According to a new analysis of climate models by an international team of researchers, heat escaping from the ocean through polynyas – or openings in sea ice – influences sea and atmospheric temperatures and wind patterns around the globe – even rainfall around the tropics.
In 1974, satellite images revealed a 250,000 square kilometer (96,526 square mile) polynya in the Weddell Sea, south of South America, that persisted over three winters. Such expansive ice-free areas in the ocean surrounding Antarctica haven’t been seen – until a small polynya was observed last year.
The new study, published September 8, 2017 in the Journal of Climate reveals the significant global effects that these seemingly anomalous polynyas can have. Though this process is part of a natural pattern of climate variability, the researchers say that it has implications for how the global climate will respond to future anthropogenic warming.
Irina Marinov, of the University of Pennsylvania is study author. She said in a statement:
This small, isolated opening in the sea ice in the Southern Ocean can have significant, large-scale climate implications. Climate models suggest that, in years and decades with a large polynya, the entire atmosphere warms globally, and we see changes in the winds in the Southern Hemisphere and a southward shift in the equatorial rain belt. This is attributable to the polynya.
Typically, the Southern Ocean is covered in ice during the Southern Hemisphere’s winter. Polynyas occur when warm subsurface waters of North Atlantic and equatorial origin mix locally with cold surface waters.
Until recently, climate scientists and oceanographers believed that atmospheric and ocean conditions around the tropics were the primary drivers in affecting conditions outside the tropics. But in the last few years, scientists have shown that the opposite is also true: the Southern Ocean has an important role in affecting tropical and Northern Hemisphere climates.
When the polynyas occur- roughly every 75 years – they act as a release valve for the ocean’s heat, said the researchers. Not only does the immediate area warm, but there are also increases in overall sea-surface and atmospheric temperatures of the entire Southern Hemisphere and, to a lesser extent, the Northern Hemisphere. Changes in north-south temperature gradients lead to changes in wind patterns as well. Marinov said:
We are seeing a decrease in what we call the Southern Hemisphere westerlies and changes in trade winds. And these winds affect storms, precipitation and clouds.

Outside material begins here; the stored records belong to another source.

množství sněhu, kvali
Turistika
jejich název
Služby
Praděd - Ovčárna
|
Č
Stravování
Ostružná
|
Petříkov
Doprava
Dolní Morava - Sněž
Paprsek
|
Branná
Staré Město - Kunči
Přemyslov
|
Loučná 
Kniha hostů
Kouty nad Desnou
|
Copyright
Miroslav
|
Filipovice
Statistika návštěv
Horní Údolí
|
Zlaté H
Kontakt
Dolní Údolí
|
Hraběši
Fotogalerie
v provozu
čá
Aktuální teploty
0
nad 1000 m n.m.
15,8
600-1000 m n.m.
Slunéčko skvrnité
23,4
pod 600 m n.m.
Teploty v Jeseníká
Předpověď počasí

Among these changes in precipitation is a shift in an equatorial belt where trade winds converge, resulting in intense precipitation. When a polynya occurs, this rain belt moves south a few degrees and stays there for 20 to 30 years before shifting back. Marinov said:
This affects water resources in, for example, Indonesia, South America and sub-Saharan Africa. We have a natural variation in climate that may be, among other effects, impacting agricultural production in heavily populated regions of the world.
Bottom line: Heat escaping through polynyas – openings in sea ice – influences sea and atmospheric temperatures and wind patterns around the globe, according to new study.